Berau Malays

Total population
- 20,000

Regions with significant populations
- Indonesia (East Kalimantan): 12,000

Languages
- Berau Malay (native) Banjarese, Kutainese, and Indonesian

Religion
- Sunni Islam

Related ethnic groups
- Dayak (Gaai [id]) • Kutainese • Banjarese

= Berau Malays =

Ethnic group native to East Kalimantan

The Berau people (Berau Malay: Urang Barrau, Urang Banua), also known as the Banua or Berau Malays, a Malayized-Dayak people, is an ethnic group that lives in Berau Regency, in the north of the province of East Kalimantan, Indonesia. They have kinship ties with other native Malays groups on the east coast of Borneo, such as Kutainese, Bulungan, Paser, and also Banjarese at the southern tip.

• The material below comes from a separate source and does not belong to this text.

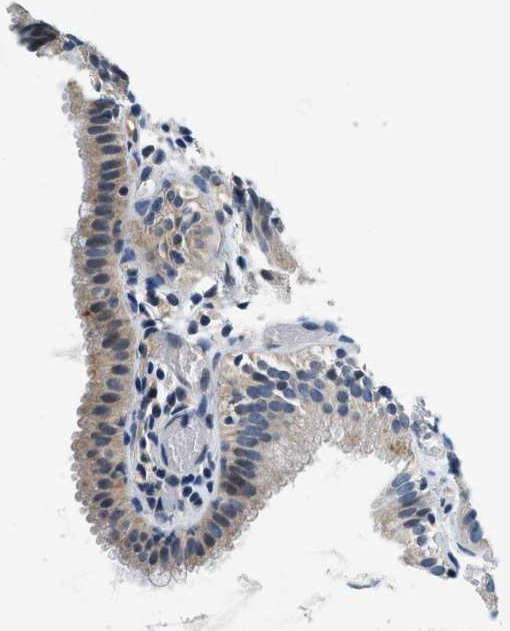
{"staining": {"intensity": "weak", "quantity": ">75%", "location": "cytoplasmic/membranous"}, "tissue": "gallbladder", "cell_type": "Glandular cells", "image_type": "normal", "snomed": [{"axis": "morphology", "description": "Normal tissue, NOS"}, {"axis": "topography", "description": "Gallbladder"}], "caption": "Protein staining shows weak cytoplasmic/membranous staining in approximately >75% of glandular cells in benign gallbladder.", "gene": "YAE1", "patient": {"sex": "female", "age": 26}}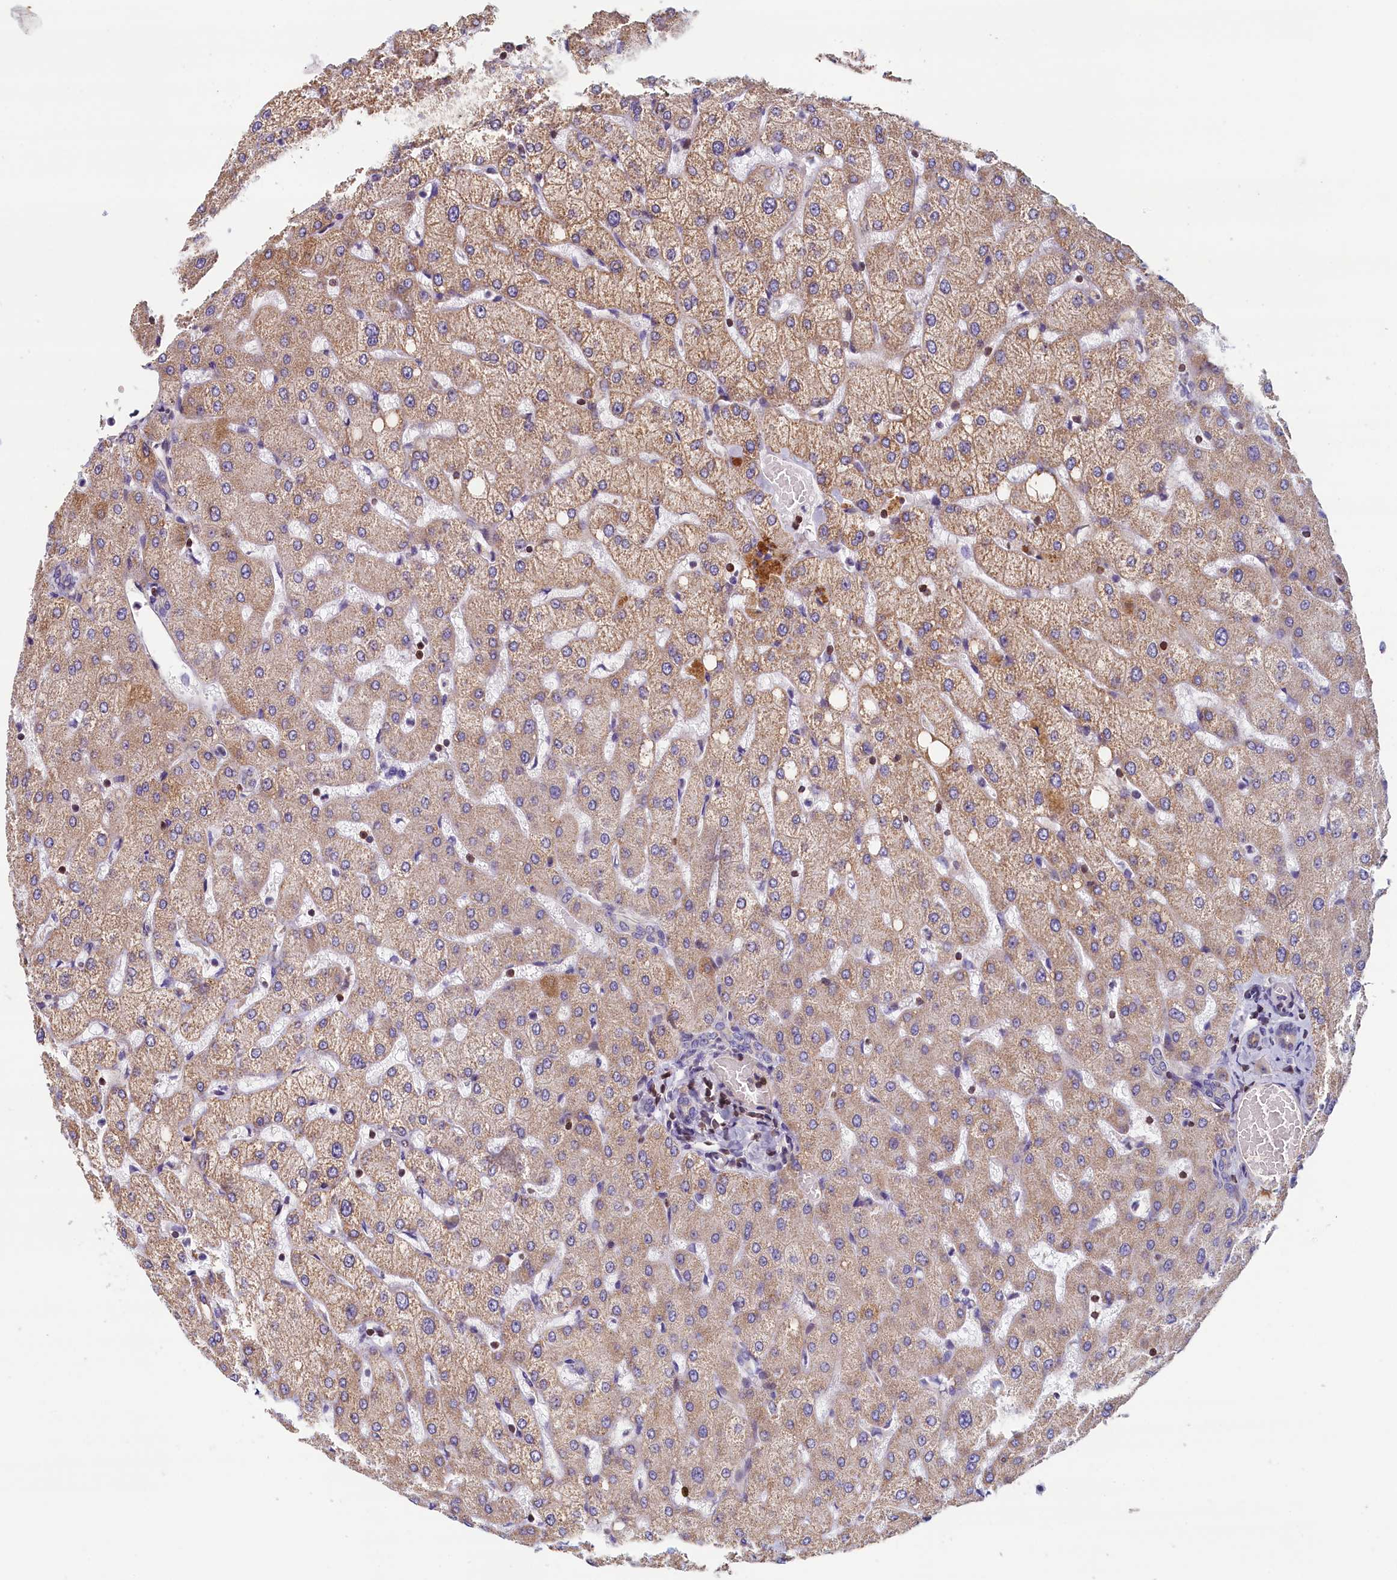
{"staining": {"intensity": "weak", "quantity": "<25%", "location": "cytoplasmic/membranous"}, "tissue": "liver", "cell_type": "Cholangiocytes", "image_type": "normal", "snomed": [{"axis": "morphology", "description": "Normal tissue, NOS"}, {"axis": "topography", "description": "Liver"}], "caption": "Immunohistochemistry of benign liver reveals no positivity in cholangiocytes.", "gene": "TRAF3IP3", "patient": {"sex": "female", "age": 54}}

The Berau culture began with the former Berau Kingdom, a kingdom established by Baddit Dipattung or Aji Raden Surya Nata Kesuma and his wife, Baddit Kurindan or Aji Permaisuri, centered in Lati River, Gunung Tabur in 14th century. They united traditional Berau villages called Banua, such as Banua Merancang, Banua Pantai, Banua Kuran, Banua Rantau Buyut, and Banua Rantau Sewakung. Exploiting internal divisions, VOC successfully split the kingdom to two, Sambaliung Sultanate and Gunung Tabur Sultanate. Islam arrived around the same time in 17th century brought by the figure Imam Sambuayan.

They speak Berau Malay language, locally called Berau or Banua language, which is one of the several native Malayic languages in the eastern and southeastern part of Borneo, closely related to Banjarese, Bukit Malay, and Kutainese.